The internal watchdog at the IRS said Wednesday that the agency is still buried in a mound of unprocessed tax returns, despite a progress report from the IRS earlier in the week that said the situation was getting better.
According to the National Taxpayer Advocate, the number of outstanding paper tax returns, as opposed to the electronically filed returns that are a lot easier for the agency to deal with, stands at more than 21 million as of late May this year. That’s 1.3 million more than the year prior.
“The IRS has said it is aiming to crush the backlogged inventory this year, and I hope it succeeds,” National Taxpayer Advocate Erin M. Collins said in a Wednesday statement. “Unfortunately, at this point the backlog is still crushing the IRS, its employees, and most importantly, taxpayers.”

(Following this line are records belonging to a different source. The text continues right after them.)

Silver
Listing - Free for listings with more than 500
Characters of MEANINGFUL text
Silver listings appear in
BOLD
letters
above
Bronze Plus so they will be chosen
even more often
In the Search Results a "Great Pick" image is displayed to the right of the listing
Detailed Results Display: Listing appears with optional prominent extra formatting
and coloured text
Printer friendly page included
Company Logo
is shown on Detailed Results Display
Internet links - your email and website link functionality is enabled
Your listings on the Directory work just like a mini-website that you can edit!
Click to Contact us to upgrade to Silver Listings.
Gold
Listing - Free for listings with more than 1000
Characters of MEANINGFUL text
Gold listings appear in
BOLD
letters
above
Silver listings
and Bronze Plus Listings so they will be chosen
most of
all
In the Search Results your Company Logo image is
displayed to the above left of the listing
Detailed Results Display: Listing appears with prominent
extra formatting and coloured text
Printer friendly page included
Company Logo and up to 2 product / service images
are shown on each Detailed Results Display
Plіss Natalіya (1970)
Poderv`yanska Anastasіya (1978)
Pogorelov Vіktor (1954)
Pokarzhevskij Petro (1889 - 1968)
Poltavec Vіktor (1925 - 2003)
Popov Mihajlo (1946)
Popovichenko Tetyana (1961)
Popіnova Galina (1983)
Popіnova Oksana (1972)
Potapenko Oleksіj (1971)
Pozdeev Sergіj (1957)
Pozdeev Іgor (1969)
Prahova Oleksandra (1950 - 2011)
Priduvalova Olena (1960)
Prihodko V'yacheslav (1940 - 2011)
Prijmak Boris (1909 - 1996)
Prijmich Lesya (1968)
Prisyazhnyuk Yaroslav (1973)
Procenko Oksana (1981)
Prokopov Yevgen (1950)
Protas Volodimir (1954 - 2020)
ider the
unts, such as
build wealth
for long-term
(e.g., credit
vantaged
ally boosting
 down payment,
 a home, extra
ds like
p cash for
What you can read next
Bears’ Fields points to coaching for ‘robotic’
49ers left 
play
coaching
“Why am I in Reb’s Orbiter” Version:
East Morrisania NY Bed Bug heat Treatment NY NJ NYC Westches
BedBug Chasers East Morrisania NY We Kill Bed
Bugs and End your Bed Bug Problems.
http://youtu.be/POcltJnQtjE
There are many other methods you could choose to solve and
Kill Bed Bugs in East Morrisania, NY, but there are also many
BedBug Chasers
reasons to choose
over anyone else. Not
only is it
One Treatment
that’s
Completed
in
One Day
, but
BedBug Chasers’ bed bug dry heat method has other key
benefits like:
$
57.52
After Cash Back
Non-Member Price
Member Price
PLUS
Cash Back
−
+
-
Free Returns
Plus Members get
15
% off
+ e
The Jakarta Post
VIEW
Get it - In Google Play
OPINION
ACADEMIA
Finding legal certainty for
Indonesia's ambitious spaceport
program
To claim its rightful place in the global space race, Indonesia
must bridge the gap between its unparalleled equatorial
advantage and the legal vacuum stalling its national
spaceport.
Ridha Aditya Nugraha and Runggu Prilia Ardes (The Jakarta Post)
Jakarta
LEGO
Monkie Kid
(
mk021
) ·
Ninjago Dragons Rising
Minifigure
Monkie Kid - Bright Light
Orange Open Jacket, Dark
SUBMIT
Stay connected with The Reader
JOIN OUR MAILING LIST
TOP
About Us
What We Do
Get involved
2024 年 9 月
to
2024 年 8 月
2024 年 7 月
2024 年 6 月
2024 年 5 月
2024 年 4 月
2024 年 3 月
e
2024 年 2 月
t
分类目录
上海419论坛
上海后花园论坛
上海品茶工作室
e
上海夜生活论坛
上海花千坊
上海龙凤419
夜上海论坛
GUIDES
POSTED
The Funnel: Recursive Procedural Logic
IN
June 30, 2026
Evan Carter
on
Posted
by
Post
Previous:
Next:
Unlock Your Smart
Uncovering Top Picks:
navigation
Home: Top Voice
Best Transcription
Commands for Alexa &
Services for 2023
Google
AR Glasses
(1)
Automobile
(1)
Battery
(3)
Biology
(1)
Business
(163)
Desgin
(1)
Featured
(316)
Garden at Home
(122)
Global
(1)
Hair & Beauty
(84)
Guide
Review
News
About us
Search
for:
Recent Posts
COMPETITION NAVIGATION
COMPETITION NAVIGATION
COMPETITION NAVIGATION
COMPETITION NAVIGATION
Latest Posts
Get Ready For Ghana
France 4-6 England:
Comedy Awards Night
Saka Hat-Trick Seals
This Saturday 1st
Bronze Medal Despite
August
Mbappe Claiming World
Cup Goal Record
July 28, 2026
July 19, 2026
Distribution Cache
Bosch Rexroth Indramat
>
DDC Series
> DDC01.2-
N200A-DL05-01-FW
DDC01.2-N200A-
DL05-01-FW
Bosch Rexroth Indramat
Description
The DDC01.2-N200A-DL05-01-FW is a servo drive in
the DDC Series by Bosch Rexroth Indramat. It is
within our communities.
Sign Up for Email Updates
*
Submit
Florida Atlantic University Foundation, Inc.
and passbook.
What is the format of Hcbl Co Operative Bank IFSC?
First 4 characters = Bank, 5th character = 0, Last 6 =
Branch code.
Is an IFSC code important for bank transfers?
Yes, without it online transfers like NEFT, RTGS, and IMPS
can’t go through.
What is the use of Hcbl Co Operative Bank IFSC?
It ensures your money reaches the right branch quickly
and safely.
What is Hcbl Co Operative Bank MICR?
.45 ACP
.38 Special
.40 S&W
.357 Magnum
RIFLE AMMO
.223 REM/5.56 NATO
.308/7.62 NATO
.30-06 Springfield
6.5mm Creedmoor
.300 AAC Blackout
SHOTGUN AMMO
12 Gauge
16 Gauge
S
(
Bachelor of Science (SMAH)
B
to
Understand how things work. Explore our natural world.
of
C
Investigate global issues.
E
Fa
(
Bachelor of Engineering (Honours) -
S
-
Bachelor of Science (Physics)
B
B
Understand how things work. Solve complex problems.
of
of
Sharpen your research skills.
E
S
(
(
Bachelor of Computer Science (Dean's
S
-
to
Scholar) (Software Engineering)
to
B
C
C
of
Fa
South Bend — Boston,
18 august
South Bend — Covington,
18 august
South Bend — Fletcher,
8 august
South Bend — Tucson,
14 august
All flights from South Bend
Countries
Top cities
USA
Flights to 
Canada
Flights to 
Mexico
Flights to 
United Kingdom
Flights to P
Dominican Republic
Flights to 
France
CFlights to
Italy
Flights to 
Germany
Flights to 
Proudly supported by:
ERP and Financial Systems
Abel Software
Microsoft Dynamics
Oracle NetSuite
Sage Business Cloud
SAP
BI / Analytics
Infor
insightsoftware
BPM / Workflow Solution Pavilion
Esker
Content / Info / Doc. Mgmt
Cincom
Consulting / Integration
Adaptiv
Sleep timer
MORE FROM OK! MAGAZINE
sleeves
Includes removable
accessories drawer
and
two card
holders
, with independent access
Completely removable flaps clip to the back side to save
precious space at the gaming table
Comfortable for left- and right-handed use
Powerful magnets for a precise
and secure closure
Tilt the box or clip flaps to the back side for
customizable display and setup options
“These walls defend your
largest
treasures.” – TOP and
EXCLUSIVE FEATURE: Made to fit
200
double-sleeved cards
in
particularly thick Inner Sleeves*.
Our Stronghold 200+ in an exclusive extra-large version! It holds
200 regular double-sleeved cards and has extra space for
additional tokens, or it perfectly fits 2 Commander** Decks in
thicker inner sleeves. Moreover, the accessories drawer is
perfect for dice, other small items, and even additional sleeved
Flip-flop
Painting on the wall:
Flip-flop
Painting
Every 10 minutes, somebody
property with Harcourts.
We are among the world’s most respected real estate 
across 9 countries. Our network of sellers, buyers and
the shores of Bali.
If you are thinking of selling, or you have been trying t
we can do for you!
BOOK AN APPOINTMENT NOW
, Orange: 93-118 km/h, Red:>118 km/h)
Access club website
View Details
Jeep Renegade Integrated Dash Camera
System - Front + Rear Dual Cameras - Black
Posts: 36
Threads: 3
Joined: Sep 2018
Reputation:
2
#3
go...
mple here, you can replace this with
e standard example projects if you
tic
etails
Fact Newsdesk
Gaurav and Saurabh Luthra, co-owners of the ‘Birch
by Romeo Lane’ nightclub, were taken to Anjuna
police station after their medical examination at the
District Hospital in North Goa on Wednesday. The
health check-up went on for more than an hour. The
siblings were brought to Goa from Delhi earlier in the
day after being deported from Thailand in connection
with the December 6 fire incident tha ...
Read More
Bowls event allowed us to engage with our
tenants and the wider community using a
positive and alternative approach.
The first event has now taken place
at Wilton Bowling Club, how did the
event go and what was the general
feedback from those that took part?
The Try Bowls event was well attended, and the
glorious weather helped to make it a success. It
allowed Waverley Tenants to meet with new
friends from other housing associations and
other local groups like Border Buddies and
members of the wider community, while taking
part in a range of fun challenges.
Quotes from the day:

Hold times are also getting worse. The Office of the Taxpayer Advocate reported that the average time spent on hold for people calling the IRS with questions has increased by nearly 50 percent, from 20 minutes in 2021 to 29 minutes in 2022. This is despite a drop in call volume, which was down to 73 million from 167 million last year.
“The combination of more than 21 million unprocessed paper tax returns, more than 14 million math error notices, eight-month backlogs in processing taxpayer correspondence, and extraordinary difficulty reaching the IRS by phone made this filing season particularly challenging,” Collins wrote.
The IRS and its watchdog are telling different stories about the overall health of the agency as it struggles to get back on track following the pandemic, which caused it to close facilities in 2020 as well as perform the unusual task of sending out stimulus checks.
A Treasury official said Tuesday that the IRS had reached a milestone in clearing the 8 million original individual tax returns from 2021 and was in better shape this year than it was last year.
“The IRS has worked through almost a million more returns to date than it had at this time last year,” the agency said in a statement on Tuesday, seeming to contradict the Wednesday report from the Taxpayer Advocate.
However, the IRS also said that “to date, more than twice as many returns await processing compared to a typical year at this point in the calendar.”
The confusion is a sign that the agency is still under enormous pressure to normalize its operations and get back to business as usual following the unprecedented disruptions caused by the coronavirus pandemic.
The IRS announced a hiring initiative in March, saying it was going to bring on 10,000 new employees, with half of those being expedited hires. Three thousand job offers have already gone out, and 1,500 new employees have been successfully onboarded, the Treasury official said Tuesday.
IRS Commissioner Charles Rettig told Congress earlier this year that he wants to reduce the IRS backlog to “healthy” levels by the end of 2022, but as Taxpayer Advocate Collins pointed out, the agency “has not provided a definition of ‘healthy.’”
Collins said the backlog of tax returns caused by the pandemic is likely to continue into 2023.